# Is there a 29er DJ,Park,urban bike?



## big ro (Jun 29, 2007)

Is there a 29er bike SS that will take dirt jumps & skate parks.


----------



## sandyP1 (Jun 20, 2006)

read this thread.

http://forums.mtbr.com/showthread.php?t=311869


----------



## aggiebiker (Apr 18, 2006)

there is no 29er that will ever be able to handle urban/dj/park. and there never will be.


----------



## big ro (Jun 29, 2007)

*I jumped a 29" Cobia and it was alot of fun.*

I was at the BMX park and was jumping my friends 29" Cobia and I had a great time, it only derailed once.


----------



## XSL_WiLL (Nov 2, 2004)

aggiebiker said:


> there is no 29er that will ever be able to handle urban/dj/park. and there never will be.


I'm pretty sure they said that about 26" bikes too...


----------



## snaky69 (Mar 8, 2005)

big ro said:


> I was at the BMX park and was jumping my friends 29" Cobia and I had a great time, it only derailed once.


That's just because his drivetrain was well maintained. A 29'' bike is meant for trail riding, any hard abuse will over time crack, bend or even cleanly break the bike in half.

29'' wheels are also meant to trail riding, which would mean one botched landing, one failed 180 could result in buckled wheels.(And I don't mean a small "out of true" spot, I mean a total f-ckin taco)

29er aren't meant to tackle a skatepark. They are too big, less maneuverable that their smaller wheel comrades, don't have the geometry for it.

Using the right tool for the job is where it's at. I suggest going down one or more wheelsizes.


----------



## XSL_WiLL (Nov 2, 2004)

I think that given enough interest, abuse worthy 29ers might exist one day. If you think about it, 26" wheels started out for trail riding too. It's only as of late that we've seen real progression.


----------



## snaky69 (Mar 8, 2005)

XSL_WiLL said:


> I think that given enough interest, abuse worthy 29ers might exist one day. If you think about it, 26" wheels started out for trail riding too. It's only as of late that we've seen real progression.


True, but I sometimes think luggin my 26er in the tight skateparks is a pain sometimes, I can't imagine having an even bigger bike.


----------



## xray (May 5, 2005)

XSL_WiLL said:


> I think that given enough interest, abuse worthy 29ers might exist one day. If you think about it, 26" wheels started out for trail riding too. It's only as of late that we've seen real progression.

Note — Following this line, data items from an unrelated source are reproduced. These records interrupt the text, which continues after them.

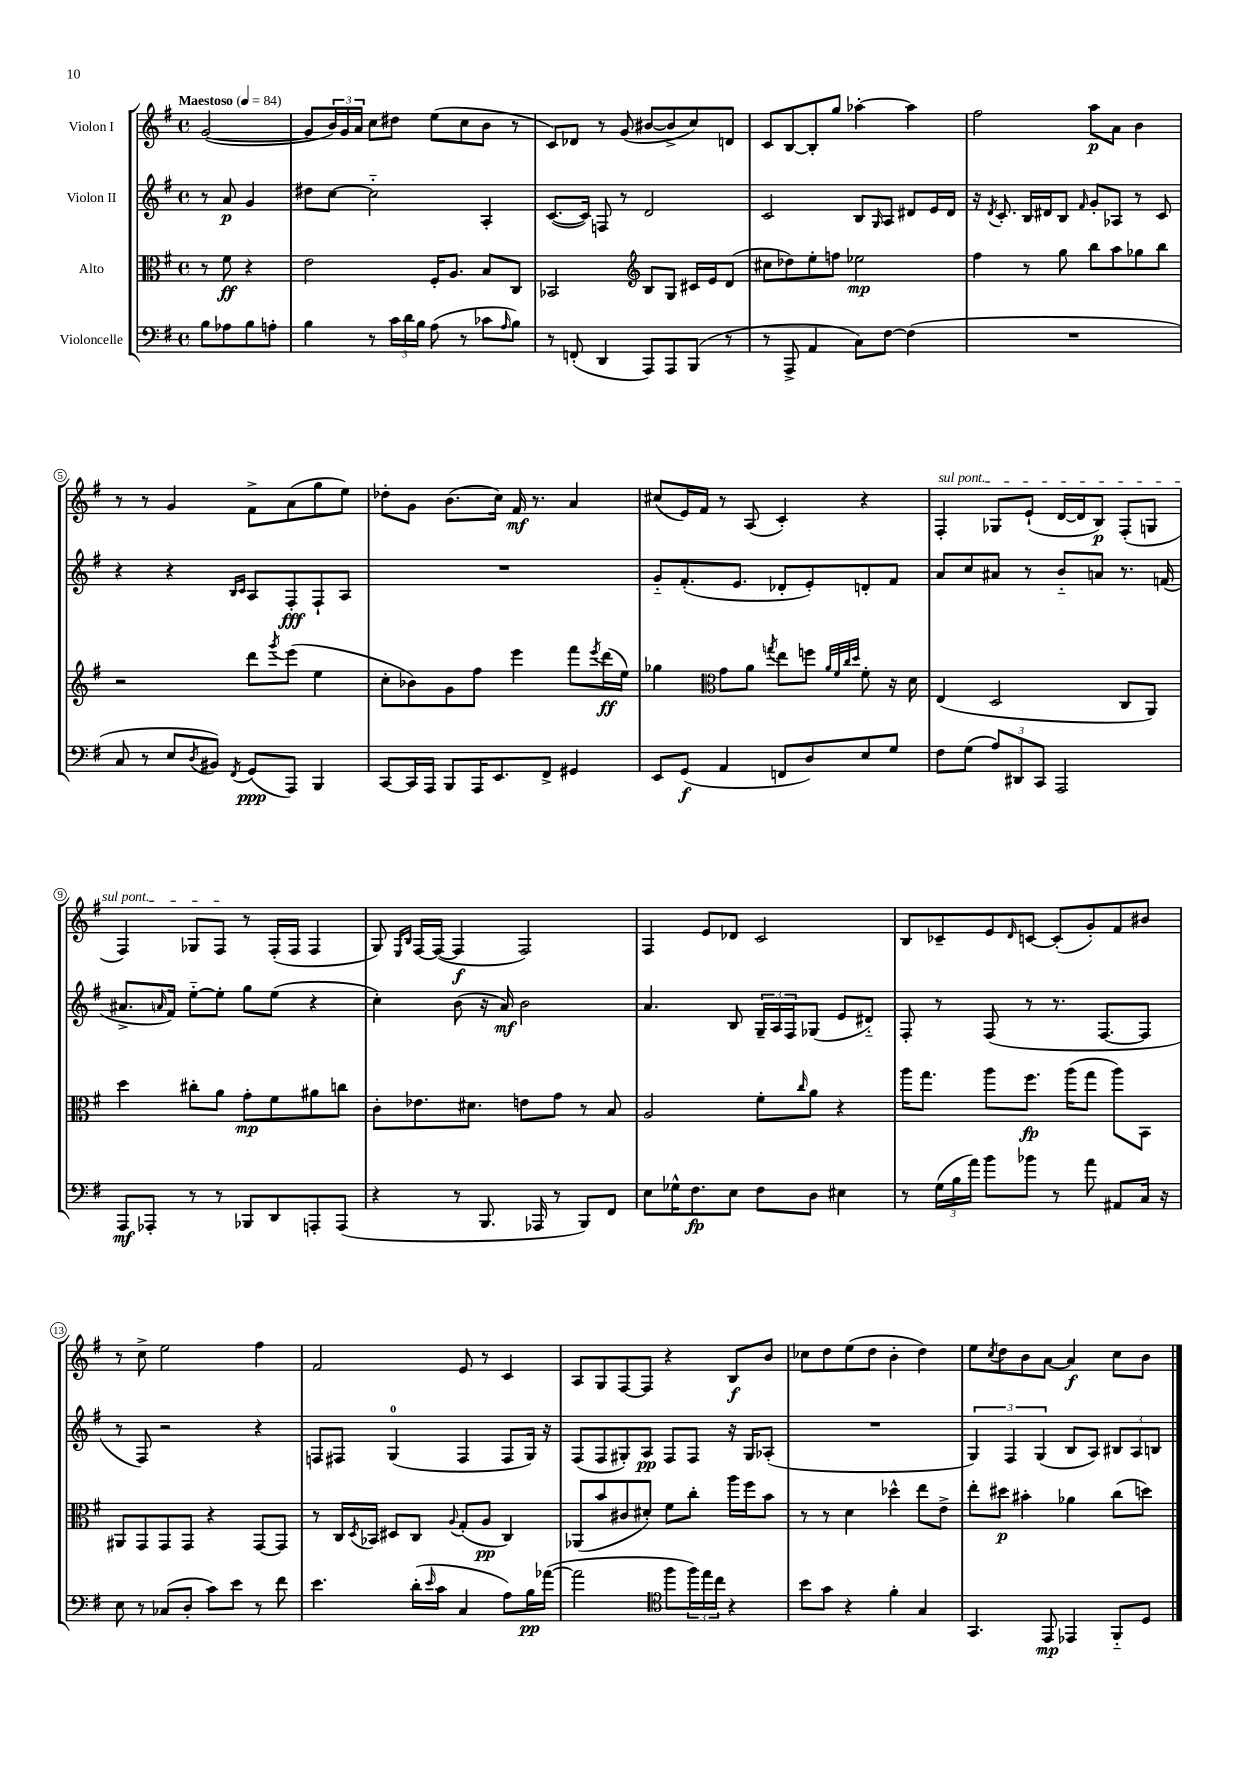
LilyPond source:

<<
\new StaffGroup <<
\new Staff = "s0" \with { instrumentName = "Violon I" } {
    \clef treble \key g \major \defaultTimeSignature \time 4/4 \partial 2 \tempo "Maestoso" 4 = 84
    g'2~( |
    g'8 \tuplet 3/2 { b'16) g'16 a'16 } c''8 dis''8 e''8( c''8 b'8 r8 |
    c'8) des'8 r8 g'8( bis'8~ bis'8-> c''8) d'8 |
    c'8 b8~ b8-. g''8 aes''4~-. aes''4 |
    fis''2 a''8\p a'8 b'4 |
    r8 r8 g'4 fis'8-> a'8( g''8 e''8) |
    des''8-. g'8 b'8.( c''16) fis'16\mf r8. a'4 |
    cis''8( e'16) fis'16 r8 a8( c'4-.) r4 |
    \once \override TextSpanner.bound-details.left.text = \markup { \italic "sul pont." } fis4-.\startTextSpan ges8 e'8-!( d'16~ d'16 b8\p) fis8-.( g8 |
    fis4) ges8 fis8\stopTextSpan r8 fis16-.( fis16 fis4 |
    g8) \grace { e16 b16 } fis16~ fis16~( fis4\f fis2) |
    fis4 e'8 des'8 c'2 |
    b8 ces'8-- e'8 \grace { d'16 } c'8~ c'8-.( g'8-.) fis'8 bis'8 |
    r8 c''8-> e''2 fis''4 |
    fis'2 e'8 r8 c'4 |
    a8 g8 fis8~ fis8 r4 b8\f b'8 |
    ces''8 d''8 e''8( d''8 b'4-. d''4) |
    e''8 \acciaccatura { c''8 } d''8 b'8 a'8~ a'4\f c''8 b'8 \bar "|." |
}
\new Staff = "s1" \with { instrumentName = "Violon II" } {
    \clef treble \key g \major \defaultTimeSignature \time 4/4 \partial 2
    r8 a'8\p g'4 |
    dis''8 c''8~ c''2-_ a4-. |
    c'8.~( c'16) f8 r8 d'2 |
    c'2 b8 \grace { g16 } a8 dis'8 e'16 dis'16 |
    r16 \acciaccatura { d'8 } c'8.-. b16 dis'16 b8 \grace { fis'16 } g'8-. aes8 r8 c'8 |
    r4 r4 \grace { b16 c'16 } a8 fis8-.\fff fis8-! a8 |
    R1 |
    g'8-_ fis'8.-.( e'8. des'8-. e'8-.) d'8-. fis'8 |
    a'8 c''8 ais'8 r8 b'8-_ a'8 r8. f'16( |
    ais'8.-> \grace { a'16 } fis'16) e''8~-_ e''8-. g''8 e''8( r4 |
    c''4-.) b'8( r16 a'16\mf) b'2 |
    a'4. b8 \tuplet 3/2 { g16-- a16 fis16 } ges8( e'8 dis'8-_) |
    fis8-. r8 fis8( r8 r8. fis8.~ fis8 |
    r8 fis8) r2 r4 |
    f8 fis8 g4-0( fis4 fis8 g16) r16 |
    fis8( fis8 gis8-.) a8\pp fis8 fis8 r16 gis16 aes8-.( |
    R1 |
    \tuplet 3/2 { g4) fis4 g4( } b8 a8) \tuplet 3/2 { bis8 a8 b8 } \bar "|." |
}
\new Staff = "s2" \with { instrumentName = "Alto" } {
    \clef alto \key g \major \defaultTimeSignature \time 4/4 \partial 2
    r8 fis'8\ff r4 |
    e'2 fis16-. a8. b8 c8 |
    bes,2 \clef treble b8 g8 cis'16 e'16 d'8( |
    cis''8 des''8) e''8-. f''8 ees''2\mp |
    fis''4 r8 g''8 b''8 a''8 ges''8 b''8 |
    r2 d'''8 \acciaccatura { g'''8 } e'''8( e''4 |
    c''8-. bes'8) g'8 fis''8 e'''4 fis'''8 \acciaccatura { e'''8 } d'''16\ff( e''16) |
    ges''4 \clef alto g'8 a'8 \acciaccatura { g''8 } e''8 f''8 \grace { a'32 fis'32 c''32 d''32 } fis'8-. r16 d'16 |
    e4( d2 c8 a,8) |
    d''4 cis''8-. a'8 g'8-.\mp fis'8 ais'8 c''8 |
    c'8-. ees'8. dis'8. e'8 g'8 r8 b8 |
    a2 fis'8-. \grace { c''16 } a'8 r4 |
    a''16 g''8. a''8 fis''8.\fp a''16( g''8 a''8) b,8 |
    ais,8 g,8 g,8 g,8 r4 g,8~ g,8 |
    r8 c16 \acciaccatura { d8 } bes,16 dis8 c8 \appoggiatura { a8 } g8-.( a8\pp c4) |
    aes,8( b'8 cis'8 dis'8-.) fis'8 c''8-. a''16 fis''16 b'8 |
    r8 r8 d'4 des''4-^ e''8 e'8-> |
    e''8-. dis''8\p bis'4-. aes'4 c''8( d''8) \bar "|." |
}
\new Staff = "s3" \with { instrumentName = "Violoncelle" } {
    \clef bass \key g \major \defaultTimeSignature \time 4/4 \partial 2
    b8 aes8 b8 a8-. |
    b4 r8 \tuplet 3/2 { c'16 d'16 b16 } a8( r8 ces'8 \grace { a16 } b8) |
    r8 f,8-.( d,4 a,,8) a,,8 b,,8( r8 |
    r8 a,,8-> a,4 c8) fis8~ fis4( |
    R1 |
    c8 r8 e8 \acciaccatura { d8 } bis,8) \acciaccatura { fis,8 } g,8\ppp( a,,8) b,,4 |
    c,8~ c,16 a,,16 b,,8 a,,16 e,8. fis,8-> gis,4 |
    e,8 g,8\f( a,4 f,8 d8) e8 g8 |
    fis8 g8( \tuplet 3/2 { a8) dis,8 c,8 } a,,2 |
    a,,8\mf aes,,8-. r8 r8 bes,,8 d,8 a,,8-. a,,8( |
    r4 r8 b,,8. aes,,16 r8 b,,8) fis,8 |
    e8 ges16-^ fis8.\fp e8 fis8 d8 eis4 |
    r8 \tuplet 3/2 { g16( b16 a'16) } b'8 bes'8 r8 a'8 ais,8 c16 r16 |
    e8 r8 ces8( d8-. c'8) e'8 r8 fis'8 |
    e'4. d'16-.( \grace { e'16 } c'16 c4 a8) b16\pp aes'16~( |
    aes'2 \clef tenor fis''8 \tuplet 3/2 { fis''16) e''16 c''16 } r4 |
    b'8 g'8 r4 fis'4-. g4 |
    g,4. e,8\mp ees,4 fis,8-_ d8 \bar "|." |
}
>>
>>
\layout { \context { \Score \override BarNumber.stencil = #(make-stencil-circler 0.1 0.3 ly:text-interface::print) } }
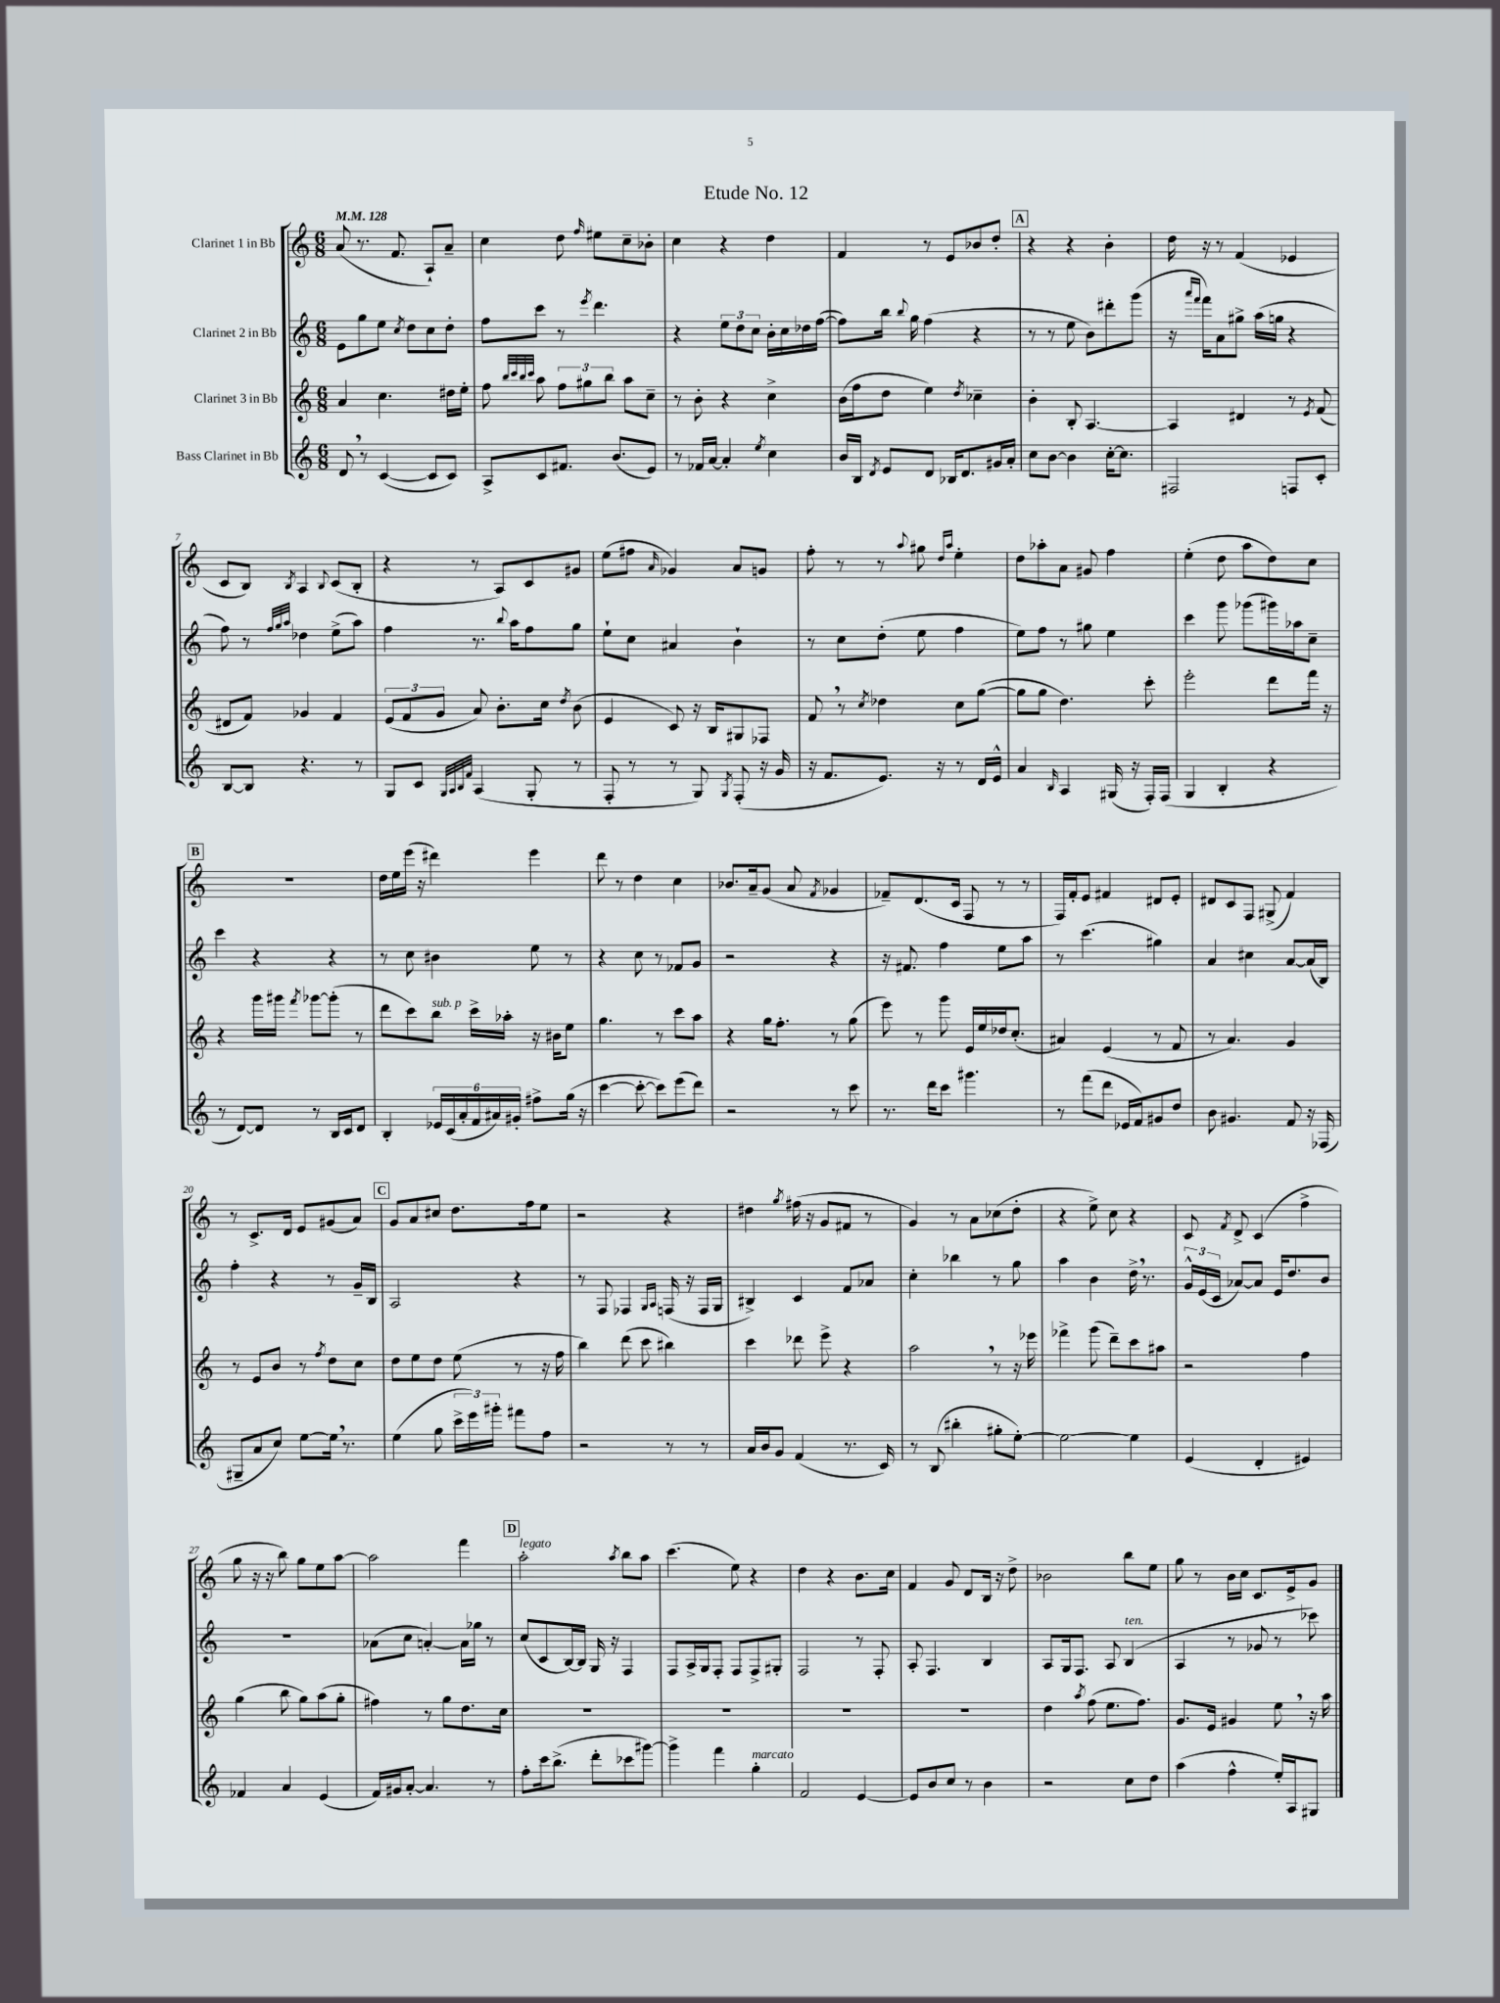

I agree a bit, but at some time you gotta hit a point of no return. I mean, you can only go so small and so big, and 29" is pushing the limit.


----------



## Evil4bc (Apr 13, 2004)

aggiebiker said:


> there is no 29er that will ever be able to handle urban/dj/park. and there never will be.


One word

WOLFHOUND


----------



## aggiebiker (Apr 18, 2006)

Evil4bc said:


> One word
> 
> WOLFHOUND


one word.

LOLOLOLOL


----------



## Evil4bc (Apr 13, 2004)

aggiebiker said:


> one word.
> 
> LOLOLOLOL


 Why you make such ignorant comments wile at the same time sounding so uninformed is totally beyond me .

Wolfhound bikes are bad ass!

Pic of Izzac on his 29er Wolfhound ! He frequently rides his at the Ashland and Talent parks !









Looks like a bad ass urban bike to me !









The sexxiest stasy in the biz and look room for pegs :thumbup: 









Oh here's one of Fred's 26" also


----------



## Pantelis (Apr 4, 2006)

That looks like it could accually work. I couldn't fit on one though, but for someone big that would be cool.


----------



## Evil4bc (Apr 13, 2004)

To each his own , wile not being what I would choose to ride at a skate-park , or even what 99.98% of us would consider for jumping or street , don't underestimate that somewhere out there in this great big wide world of ours there could be someone who wants 29er jumping bike , this might explain why there are sooooo many different model bikes and different types of bicycles made these days .
If you really think about it you can find a high end bike for any nitch , yes including 29in jumping or urban frames if that's what you want .

So never under estimate what someone might want or what could be possible you just never really know . This is a good way to look at allot of things helps keep an open mind :skep:


----------



## aggiebiker (Apr 18, 2006)

those chain a seat stays are tooth picks. it looks like you can only put pegs on one side and i dont see mounts for rim brakes. btw the main problem i have withe 29ers is that the wheels are way easier to taco and that youd have to be 8 feet tall to handle one.


----------



## Rb (Feb 28, 2007)

aggiebiker said:


> youd have to be 8 feet tall to handle one.


So you're saying tall guys shouldn't don't get to have fun? 

Honestly, I think we'll *eventually* see 29" DJ frames/bikes. But it's purely a niche market. As ideal as the whole "natural progression 24>26>29" argument sounds, you have to assume the point of diminishing return. 29"ers probably don't boost, table, or tailwhip very well -- that's almost undeniable. That's not saying you CAN'T do it, it's probably just not very efficient. So if I'm the average-Joe dirtjumper, I want a bike that fits me well and in my particular case (along with nearly ALL the other DJers), something with 26"s works. But 29"? You're crossing the fine line between cool/ok/fine/whatever and "that's just TOO big."

Again, not saying it'll never happen because clearly it has (and Wolfhound makes some sick-looking bikes I must admit), but the demand will forever be low because simply put: there aren't enough tall (i hate to use the term clydesdale) dudes that wanna dirt jump.

(..if that makes any sorta sense)


----------



## Mesozoic (Apr 20, 2004)

*I want to put 24" wheels on my 29er*

So recently, someone stole my urban commuter bike. I've replaced it with a large Zion 737EBB 29er. While it's a nice bike with a 29" wheelset, I'll use it primarily for urban and jumping. I can't even manual this thing and I'm thinking that it would be a heck of a lot easier if I had smaller wheels on it. Would it totally screw up the bike if I were to shoehorn some 24" wheels onto it? The frame's really great and I'd like to keep it. The geometry is real good.


----------